Promoting Integration at Mixed-Use, Mixed-Income Communities
Multifamily developers and investors at the 2018 ULI Spring Meeting discussed their solutions and strategies for making mixed-income/mixed-use developments more scalable, as well as the challenges they face along the way.
In today’s economy, you can predict life expectancy by zip code moreso than by genetic code, observed Salin Geevarghese, senior fellow at the Center for the Study of Social Policy, speaking on a panel at the 2018 ULI Spring Meeting in Detroit. With this in mind, developers from market-rate to affordable housing are identifying ways to create mixed-income and mixed-use developments that promote diversity, equity and integration.
“Our racial and income segregation and opportunity mismatch are fundamental starting points for our work to create equitable, inclusive, mixed-income communities that enable everyone to achieve,” Geevarghese added.
In California, which boasts one of the largest economies in the world, the state’s economic expansion has not been shared equitably, noted Benjamin Metcalf, director of the California Department of Housing and Community Development. Inability to afford quality housing has led to consistent out-migration from the state. From 2007 to 2016, California lost 1 million residents to domestic migration—or about 2.5 percent of its total population—according to American Community Survey data.
Policy in Practice

The Parks at Walter Reed, a $1 billion redevelopment of the Walter Reed Army Medical Center into a mixed-use, mixed-income development in Washington, D.C.
Two developers described how their firms are putting this goal of creating mixed-income communities into practice.
For real estate development and investment firm Urban Atlantic, the strategy is to develop communities that include 20 percent affordable housing and 80 percent market-rate units. Panelist Vicki Davis, president of Urban Atlantic, discussed the firm’s redevelopment of the former Walter Reed Army Medical Center in Washington, D.C. Dubbed The Parks at Walter Reed, the $1 billion mixed-use, 66-acre project is in collaboration with Hines and Triden Development Group.
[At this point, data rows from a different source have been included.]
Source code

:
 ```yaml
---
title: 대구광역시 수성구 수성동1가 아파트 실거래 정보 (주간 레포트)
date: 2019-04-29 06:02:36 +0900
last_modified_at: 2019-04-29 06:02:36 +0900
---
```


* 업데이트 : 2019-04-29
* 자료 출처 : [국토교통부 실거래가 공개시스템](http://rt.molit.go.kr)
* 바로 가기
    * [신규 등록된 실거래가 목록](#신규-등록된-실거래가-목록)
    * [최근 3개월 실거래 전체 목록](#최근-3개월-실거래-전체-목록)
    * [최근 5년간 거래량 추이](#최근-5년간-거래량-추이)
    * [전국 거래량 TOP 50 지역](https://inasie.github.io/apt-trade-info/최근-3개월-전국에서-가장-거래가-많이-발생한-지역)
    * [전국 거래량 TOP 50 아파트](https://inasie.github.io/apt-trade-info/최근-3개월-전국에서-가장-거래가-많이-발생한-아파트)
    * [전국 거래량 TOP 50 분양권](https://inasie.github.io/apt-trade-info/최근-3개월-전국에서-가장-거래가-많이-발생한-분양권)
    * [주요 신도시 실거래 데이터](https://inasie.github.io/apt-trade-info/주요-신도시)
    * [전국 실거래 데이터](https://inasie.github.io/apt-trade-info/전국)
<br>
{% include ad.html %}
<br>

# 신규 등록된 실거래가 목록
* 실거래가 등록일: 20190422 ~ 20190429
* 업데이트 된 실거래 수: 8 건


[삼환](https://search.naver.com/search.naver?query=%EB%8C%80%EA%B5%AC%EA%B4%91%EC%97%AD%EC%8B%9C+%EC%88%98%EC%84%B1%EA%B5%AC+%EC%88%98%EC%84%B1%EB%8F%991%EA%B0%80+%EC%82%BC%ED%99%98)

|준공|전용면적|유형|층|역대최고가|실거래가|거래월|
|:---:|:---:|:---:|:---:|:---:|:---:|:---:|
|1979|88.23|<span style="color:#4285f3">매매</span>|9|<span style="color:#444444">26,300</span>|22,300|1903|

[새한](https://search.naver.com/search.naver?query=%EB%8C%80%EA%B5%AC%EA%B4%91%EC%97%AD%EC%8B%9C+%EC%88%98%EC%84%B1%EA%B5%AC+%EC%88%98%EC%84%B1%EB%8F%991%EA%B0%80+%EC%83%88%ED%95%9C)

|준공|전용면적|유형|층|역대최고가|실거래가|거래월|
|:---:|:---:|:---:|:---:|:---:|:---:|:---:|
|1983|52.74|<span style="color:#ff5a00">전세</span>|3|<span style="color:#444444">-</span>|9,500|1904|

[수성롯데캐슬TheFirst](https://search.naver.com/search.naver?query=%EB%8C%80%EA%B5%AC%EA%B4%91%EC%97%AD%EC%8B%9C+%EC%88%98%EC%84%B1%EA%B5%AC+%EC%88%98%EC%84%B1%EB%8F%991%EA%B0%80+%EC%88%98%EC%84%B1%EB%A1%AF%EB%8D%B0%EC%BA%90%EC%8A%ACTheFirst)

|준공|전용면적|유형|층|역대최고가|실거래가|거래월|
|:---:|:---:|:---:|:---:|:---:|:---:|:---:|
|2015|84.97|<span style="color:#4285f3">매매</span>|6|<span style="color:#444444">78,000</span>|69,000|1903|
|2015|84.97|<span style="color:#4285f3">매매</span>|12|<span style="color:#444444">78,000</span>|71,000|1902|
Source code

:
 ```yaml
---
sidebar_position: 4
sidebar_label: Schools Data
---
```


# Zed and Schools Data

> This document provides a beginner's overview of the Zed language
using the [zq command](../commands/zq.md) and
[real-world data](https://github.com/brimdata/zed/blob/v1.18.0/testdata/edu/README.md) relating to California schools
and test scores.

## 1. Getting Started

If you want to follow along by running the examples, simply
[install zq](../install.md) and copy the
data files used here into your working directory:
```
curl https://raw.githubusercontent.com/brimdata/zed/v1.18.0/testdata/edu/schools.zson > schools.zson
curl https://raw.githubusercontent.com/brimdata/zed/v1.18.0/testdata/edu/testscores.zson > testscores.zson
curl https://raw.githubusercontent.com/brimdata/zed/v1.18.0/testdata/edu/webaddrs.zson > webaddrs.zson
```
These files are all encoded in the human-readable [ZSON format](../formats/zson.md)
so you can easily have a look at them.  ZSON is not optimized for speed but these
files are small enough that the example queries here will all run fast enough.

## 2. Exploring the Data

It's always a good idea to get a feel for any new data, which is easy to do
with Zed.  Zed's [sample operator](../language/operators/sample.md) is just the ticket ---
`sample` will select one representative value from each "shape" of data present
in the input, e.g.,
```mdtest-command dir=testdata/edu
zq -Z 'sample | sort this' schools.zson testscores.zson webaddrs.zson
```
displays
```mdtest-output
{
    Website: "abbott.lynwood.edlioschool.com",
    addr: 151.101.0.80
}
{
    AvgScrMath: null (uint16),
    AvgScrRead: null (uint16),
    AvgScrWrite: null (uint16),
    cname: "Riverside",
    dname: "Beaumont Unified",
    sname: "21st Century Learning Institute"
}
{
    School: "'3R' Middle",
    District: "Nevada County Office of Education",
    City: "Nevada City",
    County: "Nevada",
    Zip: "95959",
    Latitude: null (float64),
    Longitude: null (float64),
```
The firm is committed to designating 20 percent of the 2,100 units as affordable, with one-third for those making 30 percent of AMI, one-third for those making 50 percent of AMI and one-third for 80 percent AMI. For the 30 percent AMI renters, which are largely formerly homeless individuals, Urban Atlantic will provide supportive services in their buildings.
She noted, however, that the benefits of developing these projects certainly come with their challenges, including the tensions of having people of varying incomes living together.
Despite this, Davis said that having great public partners, financing tools and a supportive regulatory environment are key to creating successful mixed-income communities.
Daryl Carter, founder, chairman & CEO of workforce and affordable housing investment firm Avanath Capital Management, agreed that these types of projects come with unique difficulties.
A few years ago, Avanath purchased and renovated the 528-unit Northpointe Apartments, one of the largest Section 8 developments in Long Beach, Calif. The community and the adjacent market-rate community were in high-crime neighborhoods, so the firm decided to buy both properties totaling nearly 1,000 units in order to improve the entire area.

Northpointe, one of the largest Section 8 developments in Long Beach, Calif., was purchased by Avanath Capital Management and renovated to a mixed-income community. Photo by Andy Yutsai Wang | W Architectural Photography
Because the city councilman didn’t want a concentration of affordable housing, Avanath renovated the properties to be mixed-income for those making 80 to 85 percent of AMI.
“Those communities today…show you can make an impact on the neighborhood. We make a lot of money by making our (communities) safe and secure and we put considerable money into it,” Carter said.
He noted, however, that many of the challenges surrounding developing these communities come down to race. “Our business model, we raise institutional capital…you hear all kinds of pushback,” he explained.
Davis agreed that buy-in from stakeholders is a challenge—although it’s getting easier—as well as financing, due to affordable and market-rate solutions not meshing well together.
As a result Avanath has been in the “myth-busting business,” proving to investors that its properties’ performance is strong and rents are paid on-time, and lowering the perception of risk about investing in communities of color.
He added that making a community safer is also about reducing turnover. “When people know their neighbors, it’s safer,” he proclaimed.
Davis agreed that diversity of people and activation of the spaces make for great communities, noting that there’s been a shift toward “placemaking” in the multifamily arena.
“Being near your work, being near your shopping, being in walkable communities, near parks, etc., makes a natural step for mixed-use and mixed-income communities,” Davis added. “I think it’s going to get easier over time because it starts to be baked in.”